**Extract provided**

══════════

BusinessReflections

Raise Your Hand for Nuclear Power

It’s time to stop. Stop procrastinating, stop being frightened, stop making things difficult, stop believing in falsehoods. Nuclear power is a good thing. Good for eliminating fossil fuels, good for decreasing CO2 emissions, good for helping the environment. It’s the best and fastest way forward to reduce man’s influence on global warming. Period. End of story.

So, now you can throw your hands up and protest, “What, are you nuts?!” No, I’m not. I’m being rational.

Environmentalists and Journalists have poisoned our brains with their sensationalist ideas and reporting about the dangers of nuclear power plants, radiation and radioactive waste. Most of it isn’t true. Some are outright lies; delusions meant to appeal to our emotions and fears.

For instance, remember the 2011 nuclear power plant accident in Fukushima, Japan after a powerful earthquake and destructive tsunami? There were claims everywhere thousands of people would die, get cancer, produce deformed offspring. That the area around the plant would have to remain desolate and unoccupied for hundreds of years as a result of radioactive pollution. It was all false. The facts prove it.

No one died from the accident. No one experienced lethal doses of radiation. Radiation levels surrounding the plant are near normal, with the current levels less than what naturally occur in many parts of the inhabited world, or what people receive for a CT scan. In the fourteen years since, studies show no increase in any radiation-related health issues, not even among the 20,000 people who worked at the plant during and after the accident.

We’ve been fooled by hysteria, duped into believing nuclear power, its waste by-products and anything associated with it is dangerous and evil, an unseen, unstoppable menace. It’s all been a lie.

My father was a Health Physicist, meaning he wrote safety procedures and determined safe exposure levels for humans when dealing with materials that emitted radiation. He was a well-known and respected peer of the radiation safety industry, authoring sections of the Atomic Energy Commission’s safety and procedures manual, serving as president of various professional organizations and as an advisor to the governor of Washington State.

He was a leader during the adoption of radioactive materials in industry for 35 years, beginning in the late 1950s. I learned from him how the news media sensationalized and propagandized the subject – like, unfortunately, they do many things. Now there are others beginning to voice the real value and safety of nuclear power.

══════════

**Task 1**
Rewrite the opinion piece on nuclear power between "It’s time to" and "I’m being rational.", inclusive, putting "coal and oil" in place of "fossil fuels".
**Task 2**
According to the opinion piece on nuclear power, what three things is nuclear power good for?
**Task 3**
Answer these questions from the opinion piece on nuclear power:
(a) In what year did the Fukushima accident happen?
(b) How many people worked at the plant during and after the accident?
(c) For how many years was the author's father a leader during the adoption of radioactive materials in industry?
The entries here have no connection to the opinion piece on nuclear power.

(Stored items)
══════════

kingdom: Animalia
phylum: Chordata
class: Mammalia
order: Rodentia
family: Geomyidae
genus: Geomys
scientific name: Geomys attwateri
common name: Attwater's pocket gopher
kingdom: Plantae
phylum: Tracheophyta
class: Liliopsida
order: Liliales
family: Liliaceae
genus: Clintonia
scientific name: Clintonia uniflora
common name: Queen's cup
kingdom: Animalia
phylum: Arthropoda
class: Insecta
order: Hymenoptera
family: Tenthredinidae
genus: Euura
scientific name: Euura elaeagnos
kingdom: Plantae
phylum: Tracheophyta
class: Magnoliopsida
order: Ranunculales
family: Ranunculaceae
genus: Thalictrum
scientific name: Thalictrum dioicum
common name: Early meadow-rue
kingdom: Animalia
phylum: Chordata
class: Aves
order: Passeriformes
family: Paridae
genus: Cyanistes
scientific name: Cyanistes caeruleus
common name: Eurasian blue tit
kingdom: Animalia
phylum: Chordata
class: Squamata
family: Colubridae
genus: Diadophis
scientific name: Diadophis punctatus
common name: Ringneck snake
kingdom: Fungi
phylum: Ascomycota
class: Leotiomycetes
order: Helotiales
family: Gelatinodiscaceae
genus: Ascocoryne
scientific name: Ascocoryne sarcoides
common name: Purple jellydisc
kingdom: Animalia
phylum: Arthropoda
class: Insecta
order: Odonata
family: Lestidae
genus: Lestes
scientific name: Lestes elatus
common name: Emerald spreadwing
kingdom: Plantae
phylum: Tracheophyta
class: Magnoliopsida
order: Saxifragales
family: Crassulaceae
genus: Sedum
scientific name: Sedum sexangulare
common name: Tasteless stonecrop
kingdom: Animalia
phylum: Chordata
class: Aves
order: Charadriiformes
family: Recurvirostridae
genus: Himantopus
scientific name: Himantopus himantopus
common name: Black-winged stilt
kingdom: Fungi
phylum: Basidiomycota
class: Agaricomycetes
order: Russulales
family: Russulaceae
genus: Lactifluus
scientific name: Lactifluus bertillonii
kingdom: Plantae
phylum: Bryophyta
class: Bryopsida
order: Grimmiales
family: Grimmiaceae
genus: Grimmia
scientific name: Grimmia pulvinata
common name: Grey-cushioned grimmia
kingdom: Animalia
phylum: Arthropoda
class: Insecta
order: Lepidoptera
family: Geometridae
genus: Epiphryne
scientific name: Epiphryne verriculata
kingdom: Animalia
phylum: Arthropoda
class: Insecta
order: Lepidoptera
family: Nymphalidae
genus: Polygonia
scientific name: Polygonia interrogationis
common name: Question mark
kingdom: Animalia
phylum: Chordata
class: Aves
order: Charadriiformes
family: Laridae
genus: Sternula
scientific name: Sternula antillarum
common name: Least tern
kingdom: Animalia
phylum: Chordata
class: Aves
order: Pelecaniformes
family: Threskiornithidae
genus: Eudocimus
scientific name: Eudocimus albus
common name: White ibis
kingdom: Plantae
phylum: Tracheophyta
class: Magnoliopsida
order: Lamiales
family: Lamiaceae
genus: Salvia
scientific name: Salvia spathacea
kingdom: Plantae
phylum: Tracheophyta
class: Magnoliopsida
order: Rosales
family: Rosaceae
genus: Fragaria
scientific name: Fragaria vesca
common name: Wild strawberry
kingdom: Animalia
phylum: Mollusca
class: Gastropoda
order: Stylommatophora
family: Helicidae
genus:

══════════

**Output 1**
It’s time to stop. Stop procrastinating, stop being frightened, stop making things difficult, stop believing in falsehoods. Nuclear power is a good thing. Good for eliminating coal and oil, good for decreasing CO2 emissions, good for helping the environment. It’s the best and fastest way forward to reduce man’s influence on global warming. Period. End of story.

So, now you can throw your hands up and protest, “What, are you nuts?!” No, I’m not. I’m being rational.

**Output 2**
Eliminating fossil fuels
Decreasing CO2 emissions
Helping the environment

**Output 3**
(a) 2011
(b) 20,000
(c) 35 years